When treating patients who have chronic migraine with medication overuse and using an outcome of moderate to severe headache frequency during the first 12 weeks, migraine-preventive medication without switching off or limiting the frequency of taking the overused medication is noninferior to migraine-preventive medication with switching off the overused medication to an alternative used ≤2 days per week.
Baseline headache and medication intake frequencies were determined according to patient recall. Although possibly impacted by recall bias, this methodology is consistent with how information is collected in clinical practice. The clinical trial did not include a treatment strategy that recommended discontinuation of the overused symptomatic medication without switching to an alternate symptomatic therapy and not using migraine-preventive therapy.
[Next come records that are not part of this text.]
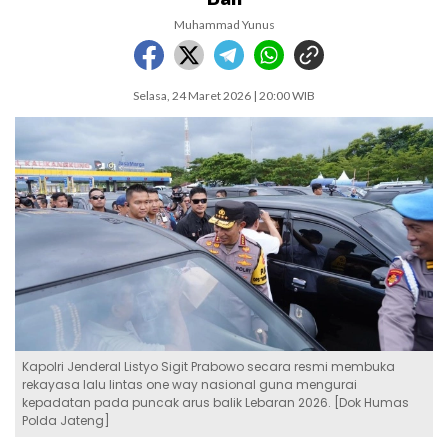
Muhammad Yunus
Selasa, 24 Maret 2026 | 20:00 WIB
Kapolri Jenderal Listyo Sigit Prabowo secara resmi membuka
rekayasa lalu lintas one way nasional guna mengurai
kepadatan pada puncak arus balik Lebaran 2026. [Dok Humas
Polda Jateng]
Although this treatment strategy might be recommended by some clinicians, patient partners and other stakeholders considered this strategy to lack patient centricity and strongly recommended against its inclusion in this clinical trial. The most common reason that potentially eligible patients were not randomized was an unwillingness to be randomized to the treatment strategy that required switching off the overused symptomatic medication (n = 77). Although this could be considered a study limitation, it reflects actual clinical practice in which treatment strategies are advisable only when the patient agrees with the treatment recommendations.